The Upward TurnYou may be feeling the burden of grief lifted slightly. You may notice a shift in your ability to keep things in your brain, your attention to details may be beginning to return. You may even start to laugh and enjoy a bit of life again. Resist the urge to retreat. It’s okay to have happiness, you aren’t betraying your child…your happiness helps to honor them. This is an excellent time to journal. Write your families story down. Keeping all the details of our child in our brain, while comforting, also takes a lot of energy and often doesn’t allow for other experiences. Writing our child’s story down makes their life indelible, gives us something tangible and allows us to create a little more space. Terri Daniels talks about how ritual helps families stay connected with their deceased children:
ReconstructionThere will be a time where you will find ways to build on the past while you continue to carry your child in your heart. The veil of grief will start to lift. Sometimes families choose to continue to build, have more children, invest in a new home, change careers or partners, or decide to go it alone. Some find ways to give back to the community that served them. Families like ours are constantly making a the world a better place by setting up foundations in memory of their children or serving on boards or giving to causes that honor their children’s memory. We continue to live, to build and our children are part of that construction and all that we make out of our lives.

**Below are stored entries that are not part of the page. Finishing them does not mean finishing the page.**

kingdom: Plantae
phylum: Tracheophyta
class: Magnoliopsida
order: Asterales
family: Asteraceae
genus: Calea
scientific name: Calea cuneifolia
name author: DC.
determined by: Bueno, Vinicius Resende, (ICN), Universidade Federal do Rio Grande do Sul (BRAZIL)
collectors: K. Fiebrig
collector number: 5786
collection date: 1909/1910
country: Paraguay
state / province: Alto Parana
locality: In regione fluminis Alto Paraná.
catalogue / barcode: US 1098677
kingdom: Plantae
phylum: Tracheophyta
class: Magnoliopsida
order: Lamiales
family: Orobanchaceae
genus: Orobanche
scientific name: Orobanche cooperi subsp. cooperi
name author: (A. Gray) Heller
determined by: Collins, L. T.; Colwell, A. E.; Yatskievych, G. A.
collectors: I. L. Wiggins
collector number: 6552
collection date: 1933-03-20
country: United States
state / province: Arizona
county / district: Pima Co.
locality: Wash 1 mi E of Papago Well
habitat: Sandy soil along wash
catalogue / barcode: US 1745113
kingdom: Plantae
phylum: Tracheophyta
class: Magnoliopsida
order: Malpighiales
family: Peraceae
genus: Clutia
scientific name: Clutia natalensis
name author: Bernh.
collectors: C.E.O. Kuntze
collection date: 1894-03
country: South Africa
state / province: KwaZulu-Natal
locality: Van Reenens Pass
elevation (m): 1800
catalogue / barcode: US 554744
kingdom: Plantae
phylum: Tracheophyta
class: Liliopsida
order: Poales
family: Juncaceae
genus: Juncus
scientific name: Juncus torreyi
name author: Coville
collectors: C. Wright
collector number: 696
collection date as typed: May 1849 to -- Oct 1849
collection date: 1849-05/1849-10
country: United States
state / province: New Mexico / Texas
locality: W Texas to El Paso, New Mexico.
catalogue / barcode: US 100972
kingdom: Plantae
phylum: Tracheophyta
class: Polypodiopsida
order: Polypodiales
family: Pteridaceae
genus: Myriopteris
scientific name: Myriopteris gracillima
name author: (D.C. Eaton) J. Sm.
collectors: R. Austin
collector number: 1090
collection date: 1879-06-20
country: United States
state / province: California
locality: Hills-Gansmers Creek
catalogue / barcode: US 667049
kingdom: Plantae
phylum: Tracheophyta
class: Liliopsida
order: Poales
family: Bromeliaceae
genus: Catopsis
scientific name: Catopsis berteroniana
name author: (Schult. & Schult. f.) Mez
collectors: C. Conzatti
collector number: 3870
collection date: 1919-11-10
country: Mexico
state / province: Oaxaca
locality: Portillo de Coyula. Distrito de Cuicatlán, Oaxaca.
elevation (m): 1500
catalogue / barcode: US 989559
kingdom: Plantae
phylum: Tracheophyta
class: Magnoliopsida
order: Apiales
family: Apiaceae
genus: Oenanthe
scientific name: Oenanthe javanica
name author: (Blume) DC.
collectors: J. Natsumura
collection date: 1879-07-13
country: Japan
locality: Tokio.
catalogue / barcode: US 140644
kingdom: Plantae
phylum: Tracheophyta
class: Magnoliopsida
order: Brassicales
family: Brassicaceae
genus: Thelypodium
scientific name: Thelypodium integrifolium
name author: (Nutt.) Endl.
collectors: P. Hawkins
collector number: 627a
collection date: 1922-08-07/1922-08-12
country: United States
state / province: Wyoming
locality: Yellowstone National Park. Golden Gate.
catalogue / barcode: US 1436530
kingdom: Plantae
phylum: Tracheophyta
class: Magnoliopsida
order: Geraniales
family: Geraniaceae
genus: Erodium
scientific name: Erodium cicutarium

Hope and AcceptanceThere will be a time where you will find Hope again, it will certainly look different than the Hope of the past. If you had been caring for your seriously ill child you already know that hope changes over time. It can go from “I hope she lives, to I hope she gets to walk in graduation... to I hope she doesn’t die in pain.” Hope changes in bereavement, ebbing and flowing, as your grief shifts. If you let yourself sit in the stillness, you will find that Hope never left, it just changed. Your child’s spirit can live inside you and all the other places it needs to be. Acceptance can be a more challenging idea; some families need to find it before they can truly move through the grief, others may give it up to a higher power, many continue to feel better not accepting but are comforted by the idea of life being a mystery. Families find their way to continue to honor and celebrate their deceased children by celebrating birthdays, milestones, anniversaries. Parents erect memorial benches, start non-profits, donate their time and money to organizations that help families like theirs. However you choose to be in the world after the death of your child, know that you are not alone.